* _DATASET RECORDS_:
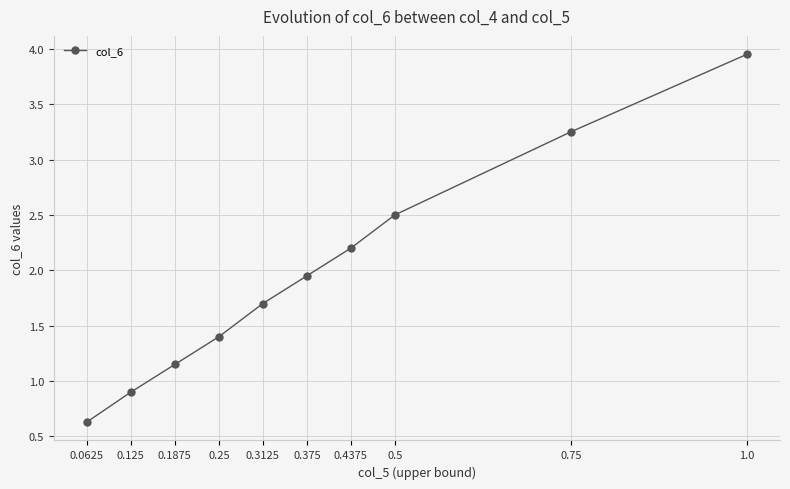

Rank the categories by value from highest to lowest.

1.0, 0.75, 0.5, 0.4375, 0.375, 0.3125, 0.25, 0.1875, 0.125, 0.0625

==

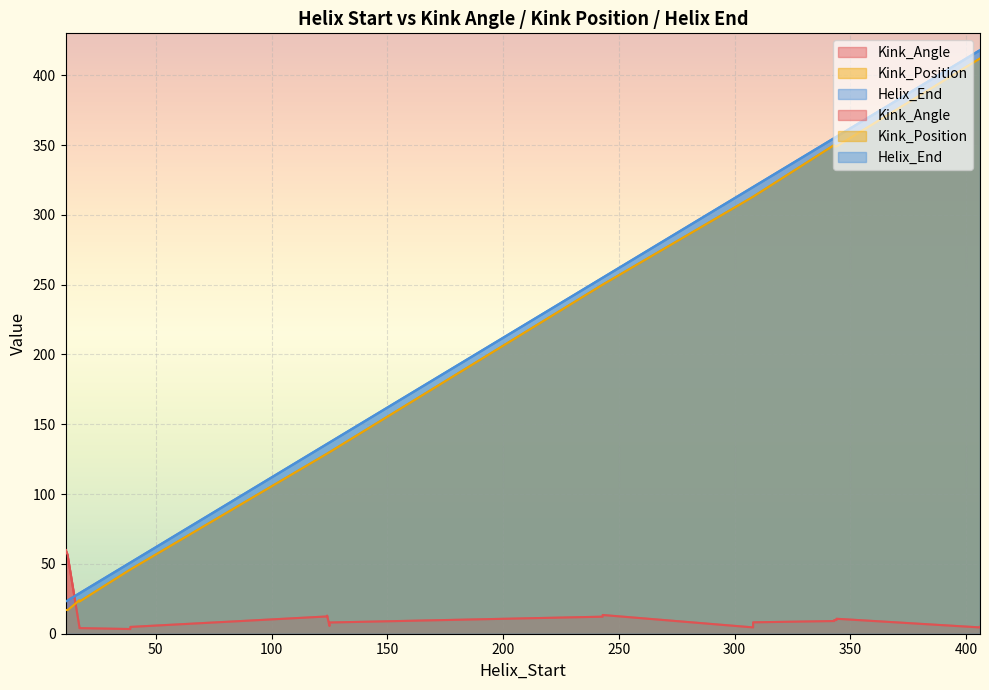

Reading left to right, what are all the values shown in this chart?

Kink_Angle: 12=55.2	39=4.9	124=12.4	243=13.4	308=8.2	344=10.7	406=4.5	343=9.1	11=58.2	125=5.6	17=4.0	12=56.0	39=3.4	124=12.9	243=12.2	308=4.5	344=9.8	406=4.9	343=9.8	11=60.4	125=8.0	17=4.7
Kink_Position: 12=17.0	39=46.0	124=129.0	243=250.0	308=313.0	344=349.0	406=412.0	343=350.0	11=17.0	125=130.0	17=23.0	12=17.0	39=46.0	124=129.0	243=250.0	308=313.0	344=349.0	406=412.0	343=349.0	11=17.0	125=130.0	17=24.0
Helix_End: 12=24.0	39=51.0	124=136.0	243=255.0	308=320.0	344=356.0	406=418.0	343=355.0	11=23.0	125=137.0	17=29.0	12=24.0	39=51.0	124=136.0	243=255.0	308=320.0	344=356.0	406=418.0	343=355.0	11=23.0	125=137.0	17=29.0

...

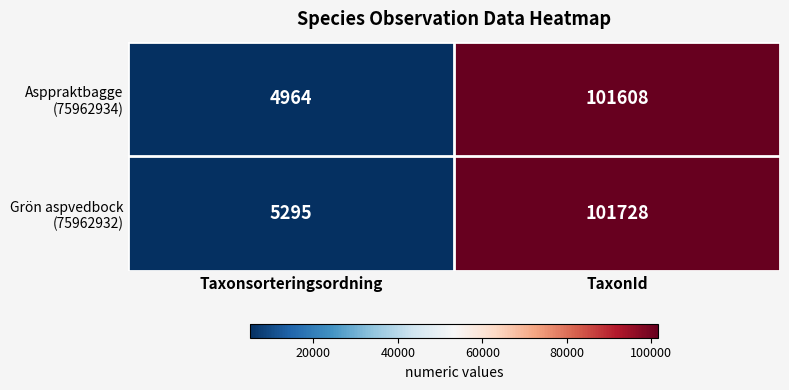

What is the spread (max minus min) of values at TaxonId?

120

* _TASK DIRECTIONS_: Collect every line in the material above that contains the word "values". Case counts.

* _RESPONSE BOX_:
Reading left to right, what are all the values shown in this chart?
What is the spread (max minus min) of values at TaxonId?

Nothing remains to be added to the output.